Blanchard's rookie full-time season came in 2013 with a struggling DJR outfit.

Blanchard's rookie full-time season came in 2013 with a struggling DJR outfit.

Photo by: Circuit of the Americas

The lack of results, matched with the CoolDrive backing and the REC ownership, have directly led to Blanchard being pinned as a pay driver.

Blanchard understands how it happened, and argues the business case to providing his own backing has always made plenty of sense.

However, it's still a painful tag to carry through your career.

"I didn't get into Supercars as a pay driver, I earned my seat," he says.

"It didn't quite work out for me, but I still think I didn't land a seat by accident. I deserved to be here and to have a crack at it. There wouldn't be many people that have a better CV coming into Supercars. I did enough to have a go.

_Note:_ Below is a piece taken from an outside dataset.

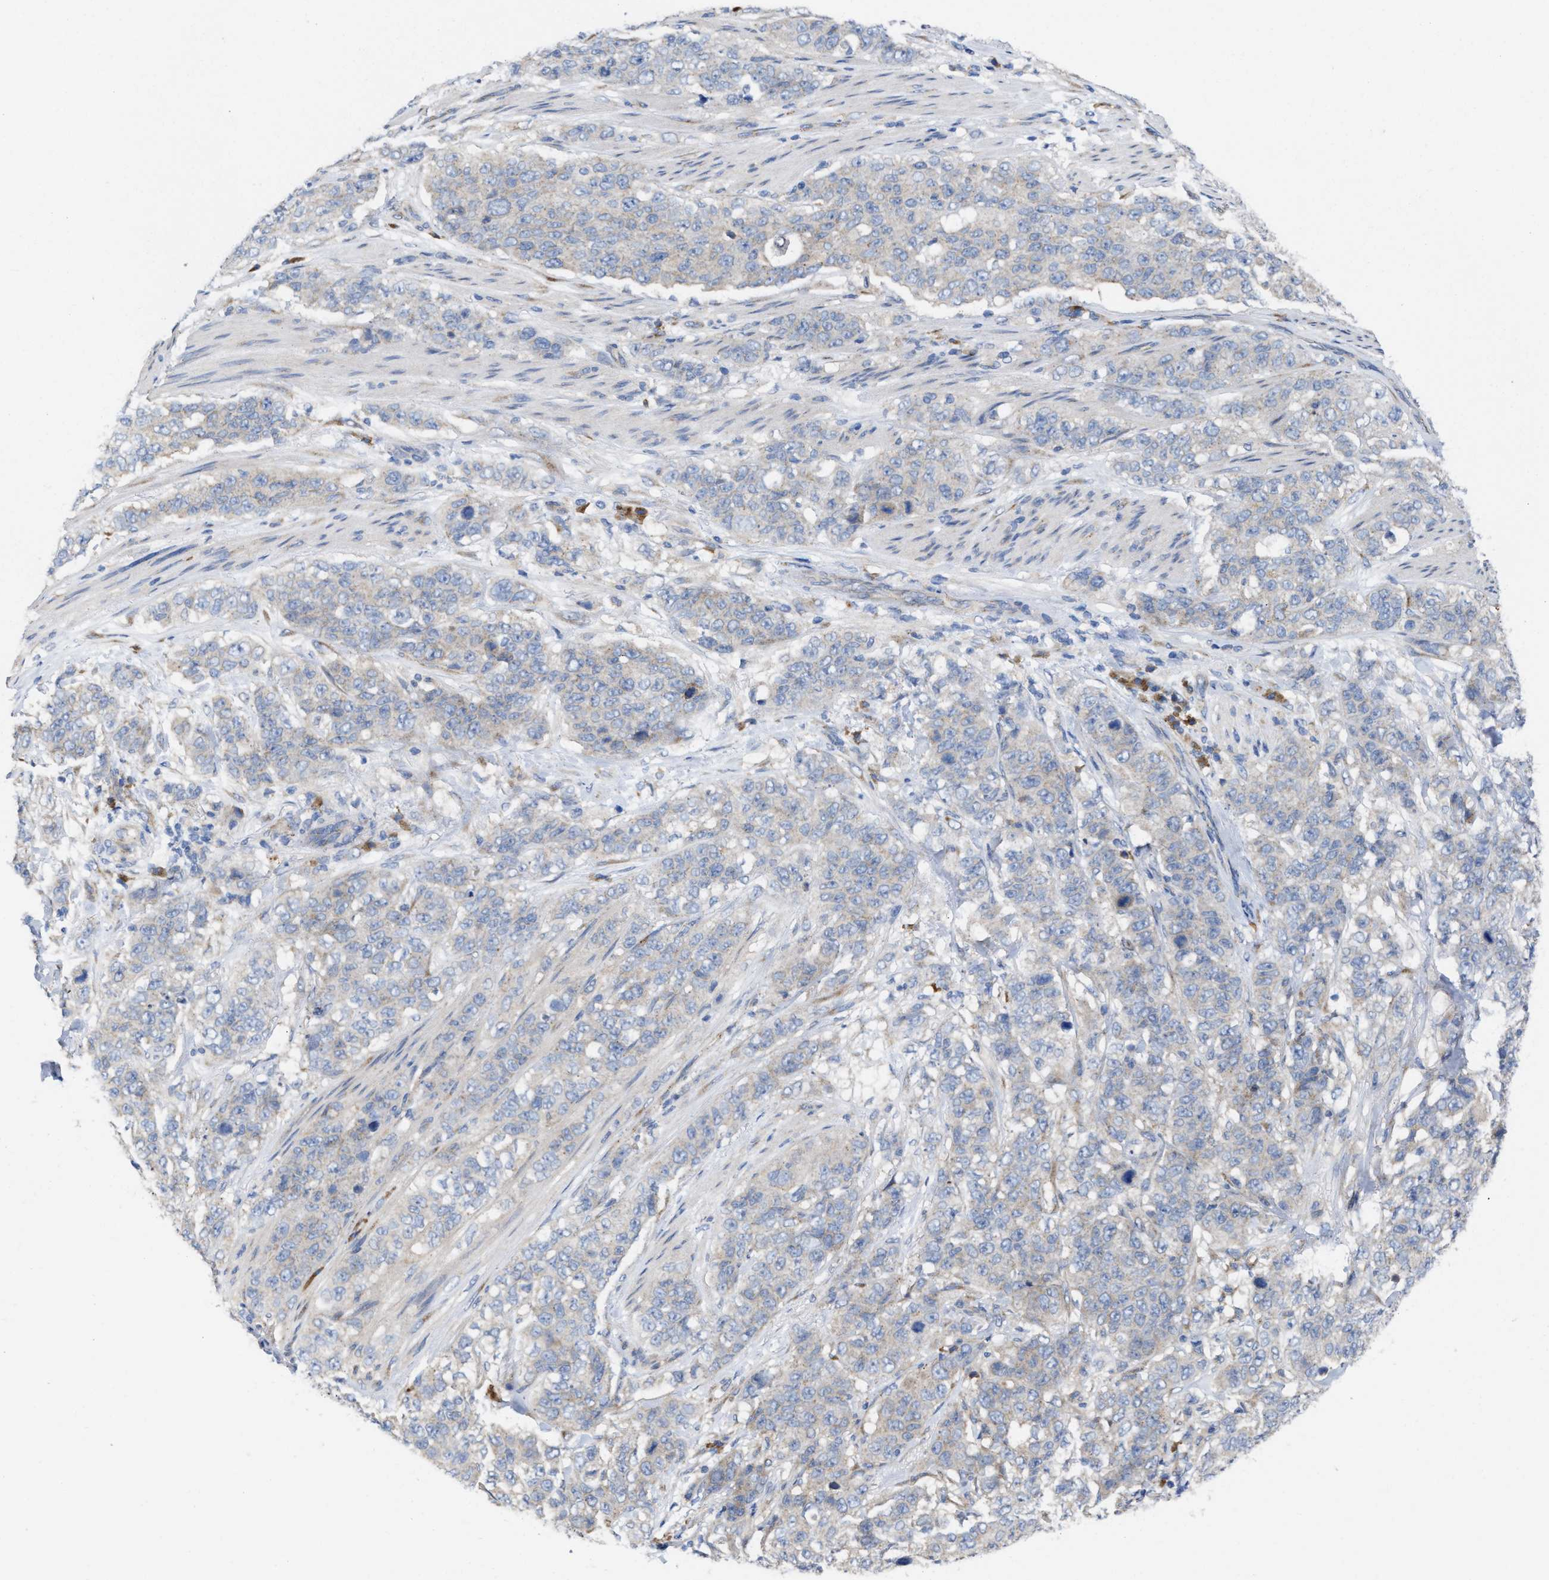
{"staining": {"intensity": "negative", "quantity": "none", "location": "none"}, "tissue": "stomach cancer", "cell_type": "Tumor cells", "image_type": "cancer", "snomed": [{"axis": "morphology", "description": "Adenocarcinoma, NOS"}, {"axis": "topography", "description": "Stomach"}], "caption": "Tumor cells are negative for brown protein staining in stomach cancer (adenocarcinoma).", "gene": "PPP1R15A", "patient": {"sex": "male", "age": 48}}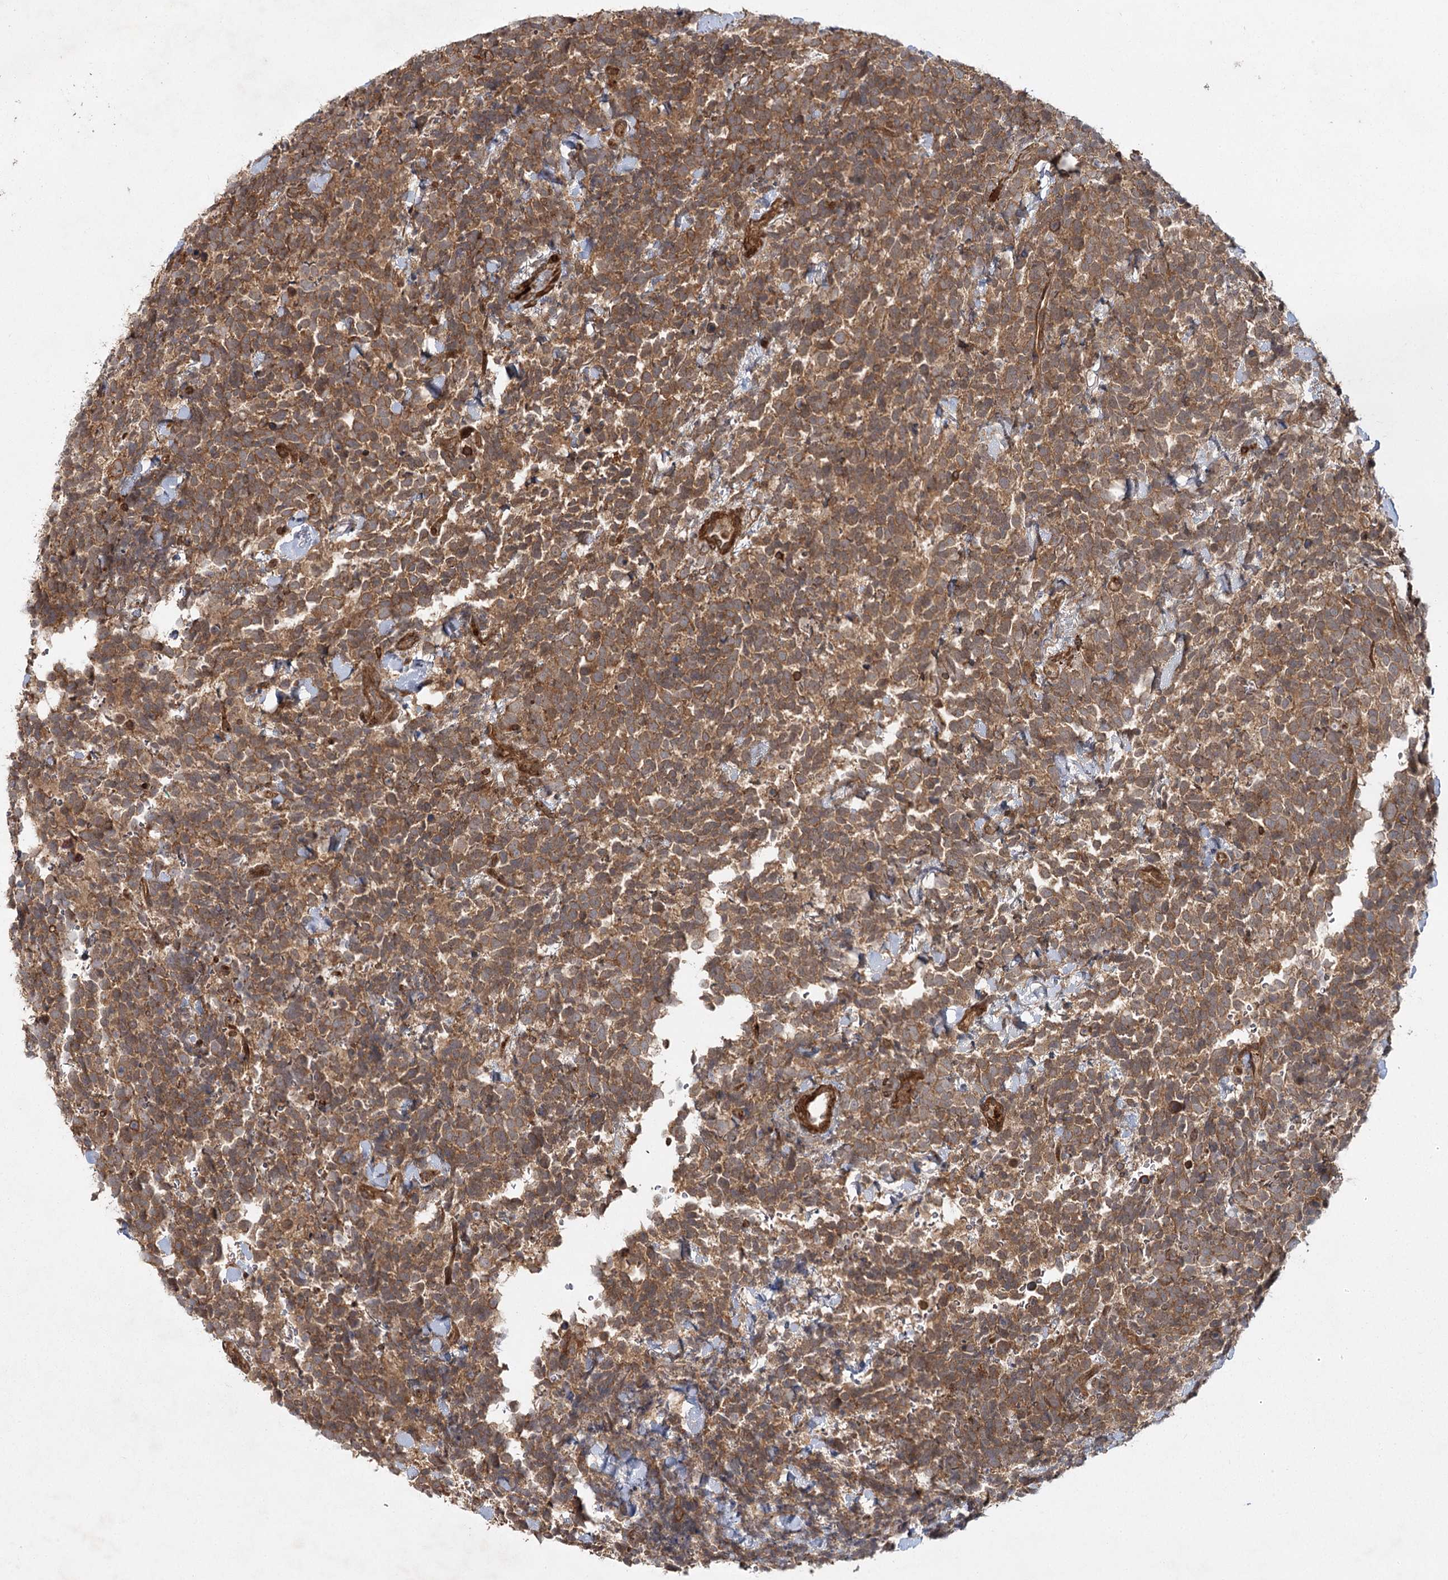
{"staining": {"intensity": "moderate", "quantity": ">75%", "location": "cytoplasmic/membranous"}, "tissue": "urothelial cancer", "cell_type": "Tumor cells", "image_type": "cancer", "snomed": [{"axis": "morphology", "description": "Urothelial carcinoma, High grade"}, {"axis": "topography", "description": "Urinary bladder"}], "caption": "A photomicrograph of high-grade urothelial carcinoma stained for a protein reveals moderate cytoplasmic/membranous brown staining in tumor cells.", "gene": "MDFIC", "patient": {"sex": "female", "age": 82}}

"Over the last couple of years it's been the family business on the doors of the car, but it's been a successful marketing programme for the business. So if you're sponsoring a car, and it's providing a good return to the business, it'd be stupid to sponsor someone else's car when I'm racing in the series.

"I'd rather control the marketing platform. I understand our business, our customers, and what we need out of the sponsorship better than anyone else.

"I've got that pay driver label, deservedly or not, and that's the reality of it. I'd prefer not to have the label, but the sponsorship made sense for the business."

As we've already covered, Blanchard didn't disgrace himself in Supercars. In a ridiculously competitive field he's held his own, his 'struggles' being that he's been on the wrong side of a few tenths per lap, not a few seconds.

He also could have given up years ago and gone trophy hunting in Carrera Cup or Australian GT. However Blanchard says he'd rather have slogged around near the back of the best field in Australia, that having made it a rewarding career despite the lack of results and the unflattering public perception.

"I enjoy driving a car, sure, but it's the competition side of motorsport that I really love," he says.

"The further I went, the more I enjoyed it because the competition got tougher and tougher. The reason I'm less interested in Porsches or GT is because the thing I love about Supercars is that level of competition, and you won't get that anywhere else.

"I want to race against the best guys and compare myself to the Jamie Whincups of the world, and you don't get that anywhere else in Australia.

"I absolutely enjoyed challenging myself week-in, week-out. I that respect, I enjoyed every bit of it."